Windows open, angel outside. Should I be careful or should I be honest? Pretense first, candour later. The first time Hong uses reflections for inquisition wherein the wrong segment, Ham is the only one who looks in the mirror; a stance as of reminiscing how far-flung has his self-deception grown, a manufactured stew of despondency. This despondency, quite visible, in the the awkward silences of the bar; seems to be the suppressed recoil of personal ebullience, its cost apparently negligible until later reassessed. Dire recalls of hysteria appear in the later friends sequence, to further the universal ignorance of spreading moral decay. Improvisation supersedes admittance wherein here, even that is rare, covered by later attempts to pursue what the delusion believes is still probable.
Tables turn, the coffee shot starts from full zoom as opposed to the closing in of the first half. We discard the babbling hypocrisy of the male and question the newlywed despondence of Yoon. Until we know the sadness has been a mark of her character whose necessity are social meetings but to really connect over a conversation is a friend; of whom she has none. Ham is candid now, perhaps to the extent of being blunt but it is alright. This alternate diptych imagines a no-bullshit worldview and applies it to both the leads. Until we reach the hotel scene, we know nothing about Ham except that we already feel like we do. He confesses then and there, after the drinks that get him drunk (as opposed to the fake real man stature of “I never got drunk in my entire life”) about what could happen. The transparency is invigorating, romantic and yet unbearably sad. Hong brings up the could-be(s) of his characters and makes them dream further.
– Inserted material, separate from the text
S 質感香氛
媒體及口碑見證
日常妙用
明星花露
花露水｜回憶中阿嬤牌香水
Mirrors again but this time we see reflections of both, smiling in sadness. The picture now is realistic, a 1:1 hash sum of the people looking in it. By the time we reach the friends sequence, people have, too, started seeing Ham for his innocent honesty. Hong also speaks about the attachment of art to its artist, how the detachment only works when the artist is absent; you dethrone the art, you hurt the artist too. Ham’s comment on Yoon’s work stings. It comes from what he actually feels about the painting opposed to what he felt about the artist because this time around, he’s fascinated by the artist but not so much by the art. The difference being the attention that he invests in each iteration. The out-of-nowhere Ham’s strip makes Yoon laugh in fascination of the peculiarity because although his reactions may be weird or unprecedented, they are beautifully natural.
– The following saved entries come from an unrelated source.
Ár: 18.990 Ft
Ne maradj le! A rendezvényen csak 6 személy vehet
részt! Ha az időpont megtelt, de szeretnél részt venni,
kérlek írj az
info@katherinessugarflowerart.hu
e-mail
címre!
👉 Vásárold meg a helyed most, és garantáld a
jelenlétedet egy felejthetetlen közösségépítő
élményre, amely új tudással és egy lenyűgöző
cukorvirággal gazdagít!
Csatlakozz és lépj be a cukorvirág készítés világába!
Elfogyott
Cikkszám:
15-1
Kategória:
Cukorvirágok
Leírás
The thing that surprises me the most is how Right Now, Wrong Then is a refutation of On The Occasion of Remembering The Turning Gate in its drama while indicating the structural bewilderment of Virgin Stripped Bare By Her Bachelors in its title (both irrefutably brilliant films, by the way). Hong’s obsession with the formal remodeling of his own life augments to the point where his main character is openly labeled a womanizer, dating actresses after marriage and standardizing speech to the extent of insincerity, but he somehow gets Yoon to call him a real man even in his perfidy. How stinging it must be to keep pushing needles into one’s skin just so you can illusion yourself into believing that you could have lived it different. Cinema, son-seng-neem, please don’t stop directing.